Arkeolog Australia Vere Gordon Childe juga mewakili difusionisme.. Penulis tersebut berbicara tentang transmisi budaya di antara masyarakat Indo-Eropa tetapi juga menetapkan fokus utama di Yunani Kuno sebagai lingkaran budaya yang ditransmisikan ke semua masyarakat yang bermandikan laut Mediterania.
Childe membela difusionisme yang lebih moderat di mana bagian dari budaya memang akan ditransmisikan antara yang berbeda masyarakat, sementara inovasi lain akan datang karena kondisi yang sangat tertentu masyarakat. Dalam pengertian ini, penulis akan menggabungkan postulat difusionisme dengan ide-ide yang bersifat Marxis.
Akhirnya, sebagai contoh difusionisme yang diambil secara ekstrem, kita menemukan teori Thor Heyerdahl, seorang etnografer Norwegia. Heyerdahl melakukan serangkaian ekspedisi perahu antara daerah yang sangat terpencil untuk mencoba secara empiris menunjukkan bahwa peradaban yang sangat kuno dalam jangkauan mereka memiliki sarana untuk mengungsi dan menghubungi masyarakat lain.
Jika demikian halnya, prinsip-prinsip difusionisme monosentris yang telah kita lihat sebelumnya akan memperoleh kekuatan, di mana, untuk Misalnya, Mesir Kuno bisa menjadi tempat lahir budaya inovasi besar yang nantinya akan diekspor ke sangat menjauh.
Difusionisme hari ini
Hari ini, difusionisme telah sebagian diintegrasikan ke dalam antropologi sebagai dasar teoretis untuk apa yang disebut pinjaman budaya antara masyarakat yang berbeda. Oleh karena itu, dapat diterima bahwa semua elemen budaya manusia dapat ditransfer ke kelompok manusia lain, tetapi ini tidak berarti bahwa itu harus terjadi.
Bahkan, ada budaya yang lebih memilih isolasi tertentu dari masyarakat lain untuk dapat melestarikan adat dan tradisi tertentu tanpa dipengaruhi atau dimodifikasi oleh budaya luar.
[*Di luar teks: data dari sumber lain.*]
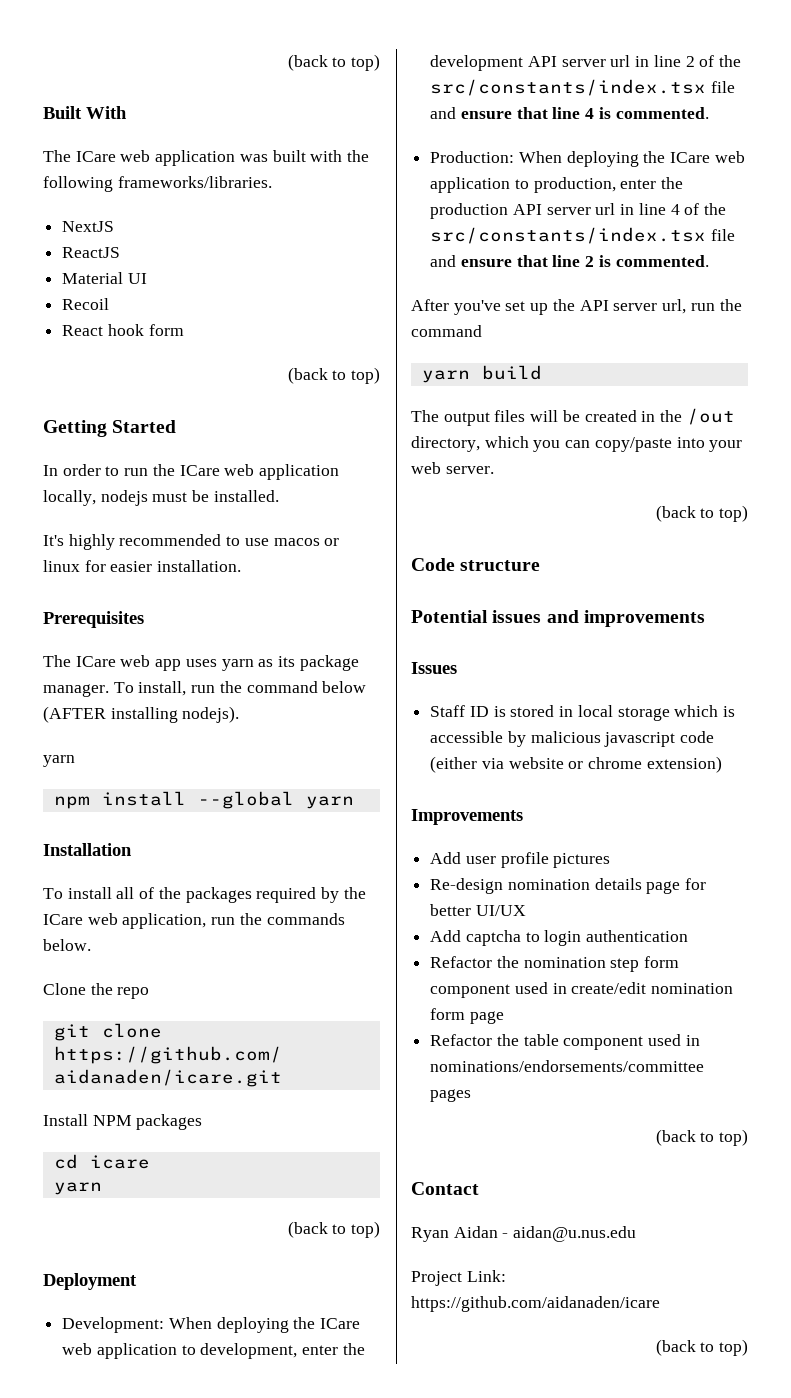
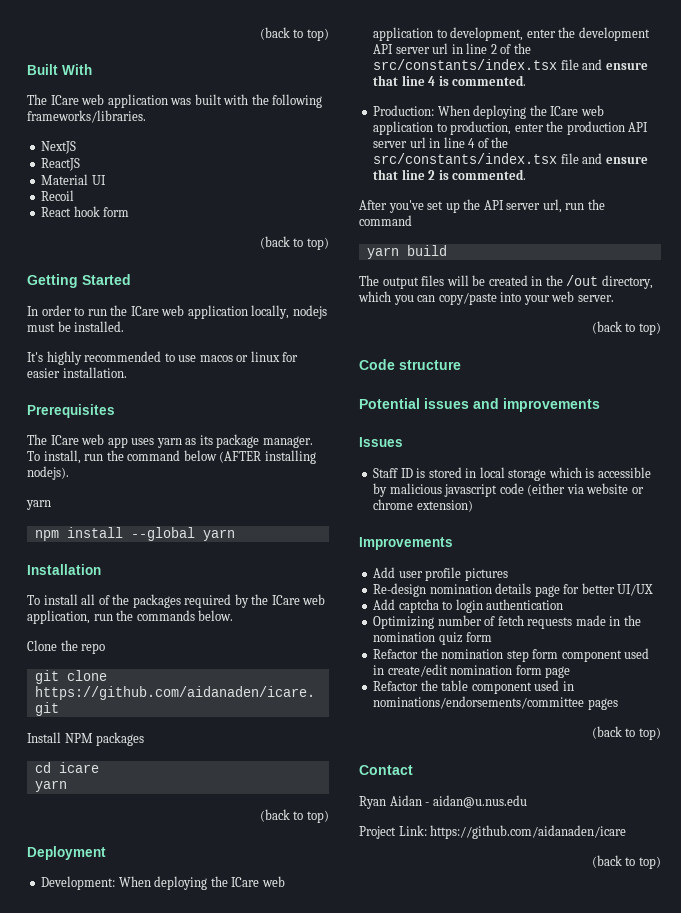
(689, 936) none -> [373,615,641,629] [373,632,493,645] // Optimizing number of fetch requests made in the nomination quiz form

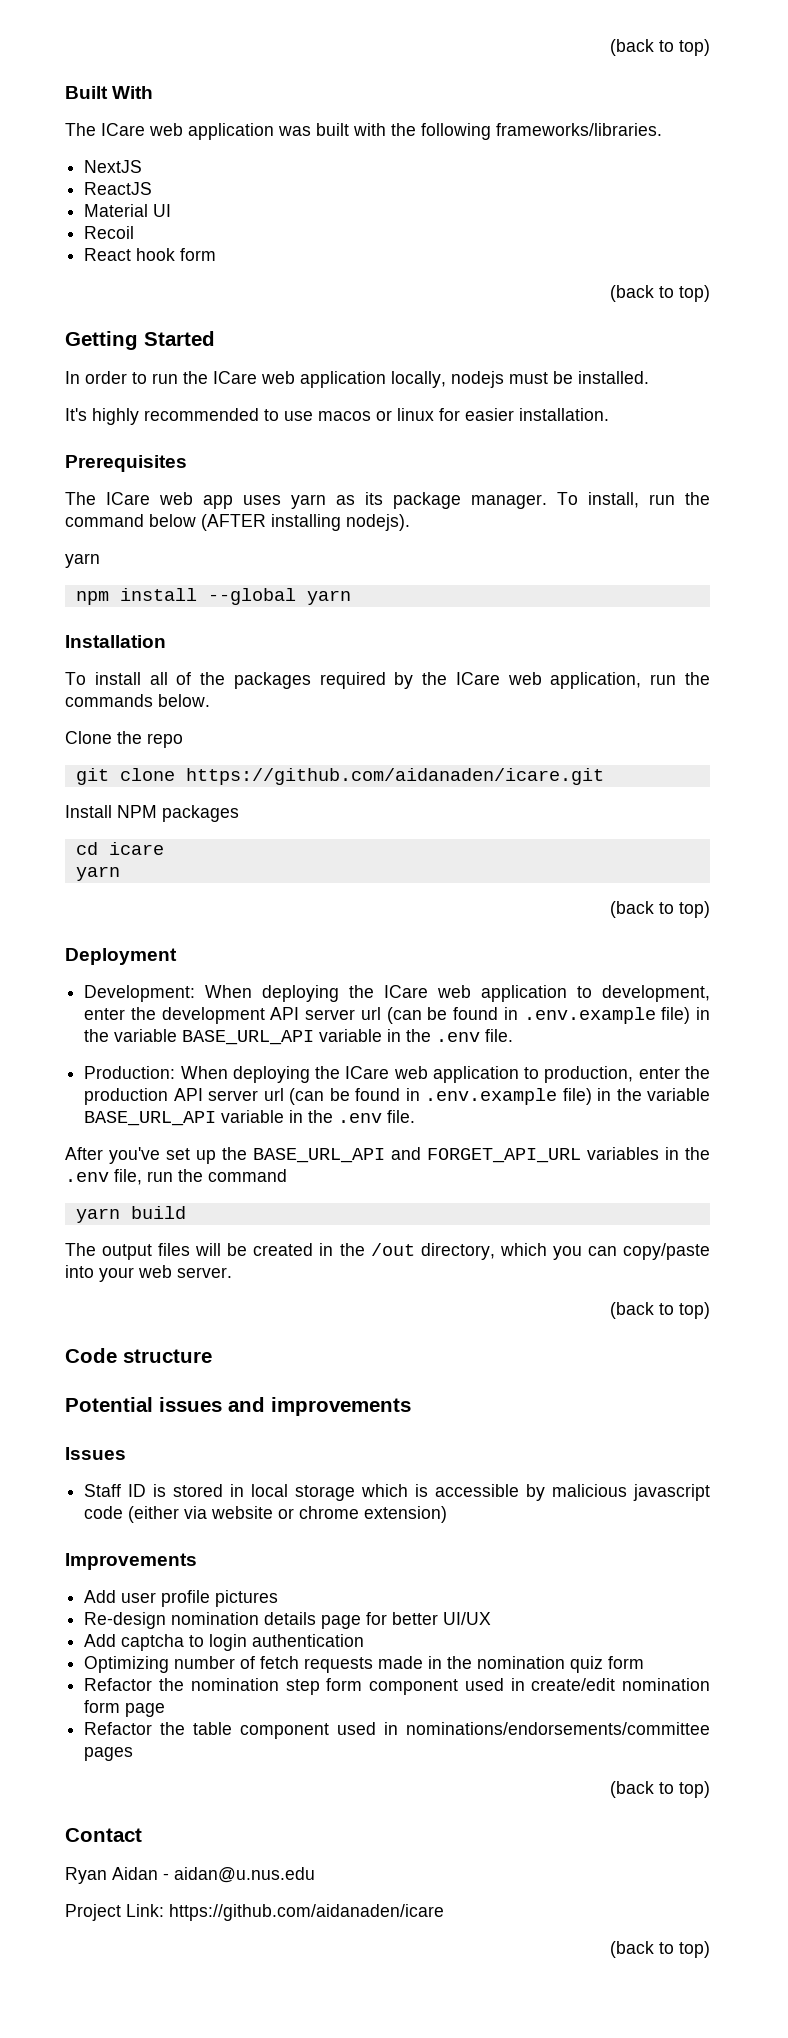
[451,43,531,54] [373,59,648,70] [373,75,527,86] in line 2 of the src/constants/index.tsx file and ensure that line 4 is commented. -> [386,1007,710,1024] [84,1029,514,1045] (can be found in .env.example file) in the variable BASE_URL_API variable in the .env file.
[429,137,509,148] [373,153,648,164] [373,169,527,180] in line 4 of the src/constants/index.tsx file and ensure that line 2 is commented. -> [289,1088,710,1105] [84,1110,416,1126] (can be found in .env.example file) in the variable BASE_URL_API variable in the .env file.
[483,199,562,213] API server url, -> [253,1147,710,1163] [65,1169,142,1185] BASE_URL_API and FORGET_API_URL variables in the .env file,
Oleh karena itu, hari ini kita dapat menyimpulkan bahwa difusionisme telah berfungsi untuk menjelaskan beberapa fenomena antropologi tetapi belum menjadi aliran yang dominan.
Referensi bibliografi:
- Haris, N.; del Toro, R.V. (1999). Perkembangan teori antropologi: sejarah teori budaya. Penerbit Abad Dua Puluh Satu.
- Restrepo, E. (2016). Sekolah klasik pemikiran antropologi. Cuzco: Editor Vicente Torres.
- Scarduelli, P. (1977). Pengantar Antropologi Budaya. Redaksi Villalar.